* [WORK TO COMPLETE]: What you return should match every entry, character for character.

[Dataset entries]
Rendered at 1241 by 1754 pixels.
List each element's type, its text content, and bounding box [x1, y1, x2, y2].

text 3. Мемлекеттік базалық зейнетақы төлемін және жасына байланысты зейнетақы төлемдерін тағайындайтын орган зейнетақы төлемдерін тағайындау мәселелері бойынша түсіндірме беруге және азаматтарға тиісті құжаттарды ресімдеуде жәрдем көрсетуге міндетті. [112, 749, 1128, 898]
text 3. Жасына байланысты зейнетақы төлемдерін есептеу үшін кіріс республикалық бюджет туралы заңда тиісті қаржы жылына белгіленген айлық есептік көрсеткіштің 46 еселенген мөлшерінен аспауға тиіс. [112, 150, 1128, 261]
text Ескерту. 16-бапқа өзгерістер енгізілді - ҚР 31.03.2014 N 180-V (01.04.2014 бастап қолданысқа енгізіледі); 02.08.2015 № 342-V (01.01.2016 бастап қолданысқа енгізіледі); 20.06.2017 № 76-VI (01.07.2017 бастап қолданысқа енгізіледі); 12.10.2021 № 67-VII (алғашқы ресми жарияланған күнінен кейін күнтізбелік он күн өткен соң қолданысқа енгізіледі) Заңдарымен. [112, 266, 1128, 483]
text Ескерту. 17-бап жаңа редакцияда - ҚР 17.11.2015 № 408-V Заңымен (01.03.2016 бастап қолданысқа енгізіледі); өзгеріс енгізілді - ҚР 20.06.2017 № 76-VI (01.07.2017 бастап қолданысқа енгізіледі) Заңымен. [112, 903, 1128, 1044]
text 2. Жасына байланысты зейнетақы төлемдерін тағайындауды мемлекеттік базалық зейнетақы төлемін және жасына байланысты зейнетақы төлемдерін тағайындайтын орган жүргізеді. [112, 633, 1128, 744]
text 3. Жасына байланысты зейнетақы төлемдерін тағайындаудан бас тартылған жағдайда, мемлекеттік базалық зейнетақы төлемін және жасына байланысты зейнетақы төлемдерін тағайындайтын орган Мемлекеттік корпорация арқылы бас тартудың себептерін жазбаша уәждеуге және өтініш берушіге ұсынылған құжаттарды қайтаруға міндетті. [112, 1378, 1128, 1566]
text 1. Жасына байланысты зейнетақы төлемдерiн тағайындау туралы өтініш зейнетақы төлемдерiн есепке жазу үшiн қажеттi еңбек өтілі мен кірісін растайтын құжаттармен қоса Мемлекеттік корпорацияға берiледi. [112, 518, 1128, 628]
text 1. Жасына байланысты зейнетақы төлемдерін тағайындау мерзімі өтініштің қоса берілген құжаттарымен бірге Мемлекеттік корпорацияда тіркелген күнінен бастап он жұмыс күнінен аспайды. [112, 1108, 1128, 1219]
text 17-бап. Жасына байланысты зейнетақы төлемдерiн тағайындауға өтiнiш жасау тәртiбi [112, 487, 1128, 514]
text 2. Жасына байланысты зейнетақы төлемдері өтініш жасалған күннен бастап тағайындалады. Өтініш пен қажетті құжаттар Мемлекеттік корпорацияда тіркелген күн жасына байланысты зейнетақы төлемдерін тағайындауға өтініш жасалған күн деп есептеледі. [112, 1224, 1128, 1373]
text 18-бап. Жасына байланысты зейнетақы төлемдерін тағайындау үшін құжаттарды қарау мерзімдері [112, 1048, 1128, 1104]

* [ANSWER FOR THE TASK]:
Rendered at 1241 by 1754 pixels.
List each element's type, its text content, and bounding box [x1, y1, x2, y2].

text 3. Мемлекеттік базалық зейнетақы төлемін және жасына байланысты зейнетақы төлемдерін тағайындайтын орган зейнетақы төлемдерін тағайындау мәселелері бойынша түсіндірме беруге және азаматтарға тиісті құжаттарды ресімдеуде жәрдем көрсетуге міндетті. [112, 749, 1128, 898]
text 3. Жасына байланысты зейнетақы төлемдерін есептеу үшін кіріс республикалық бюджет туралы заңда тиісті қаржы жылына белгіленген айлық есептік көрсеткіштің 46 еселенген мөлшерінен аспауға тиіс. [112, 150, 1128, 261]
text Ескерту. 16-бапқа өзгерістер енгізілді - ҚР 31.03.2014 N 180-V (01.04.2014 бастап қолданысқа енгізіледі); 02.08.2015 № 342-V (01.01.2016 бастап қолданысқа енгізіледі); 20.06.2017 № 76-VI (01.07.2017 бастап қолданысқа енгізіледі); 12.10.2021 № 67-VII (алғашқы ресми жарияланған күнінен кейін күнтізбелік он күн өткен соң қолданысқа енгізіледі) Заңдарымен. [112, 266, 1128, 483]
text Ескерту. 17-бап жаңа редакцияда - ҚР 17.11.2015 № 408-V Заңымен (01.03.2016 бастап қолданысқа енгізіледі); өзгеріс енгізілді - ҚР 20.06.2017 № 76-VI (01.07.2017 бастап қолданысқа енгізіледі) Заңымен. [112, 903, 1128, 1044]
text 2. Жасына байланысты зейнетақы төлемдерін тағайындауды мемлекеттік базалық зейнетақы төлемін және жасына байланысты зейнетақы төлемдерін тағайындайтын орган жүргізеді. [112, 633, 1128, 744]
text 3. Жасына байланысты зейнетақы төлемдерін тағайындаудан бас тартылған жағдайда, мемлекеттік базалық зейнетақы төлемін және жасына байланысты зейнетақы төлемдерін тағайындайтын орган Мемлекеттік корпорация арқылы бас тартудың себептерін жазбаша уәждеуге және өтініш берушіге ұсынылған құжаттарды қайтаруға міндетті. [112, 1378, 1128, 1566]
text 1. Жасына байланысты зейнетақы төлемдерiн тағайындау туралы өтініш зейнетақы төлемдерiн есепке жазу үшiн қажеттi еңбек өтілі мен кірісін растайтын құжаттармен қоса Мемлекеттік корпорацияға берiледi. [112, 518, 1128, 628]
text 1. Жасына байланысты зейнетақы төлемдерін тағайындау мерзімі өтініштің қоса берілген құжаттарымен бірге Мемлекеттік корпорацияда тіркелген күнінен бастап он жұмыс күнінен аспайды. [112, 1108, 1128, 1219]
text 17-бап. Жасына байланысты зейнетақы төлемдерiн тағайындауға өтiнiш жасау тәртiбi [112, 487, 1128, 514]
text 2. Жасына байланысты зейнетақы төлемдері өтініш жасалған күннен бастап тағайындалады. Өтініш пен қажетті құжаттар Мемлекеттік корпорацияда тіркелген күн жасына байланысты зейнетақы төлемдерін тағайындауға өтініш жасалған күн деп есептеледі. [112, 1224, 1128, 1373]
text 18-бап. Жасына байланысты зейнетақы төлемдерін тағайындау үшін құжаттарды қарау мерзімдері [112, 1048, 1128, 1104]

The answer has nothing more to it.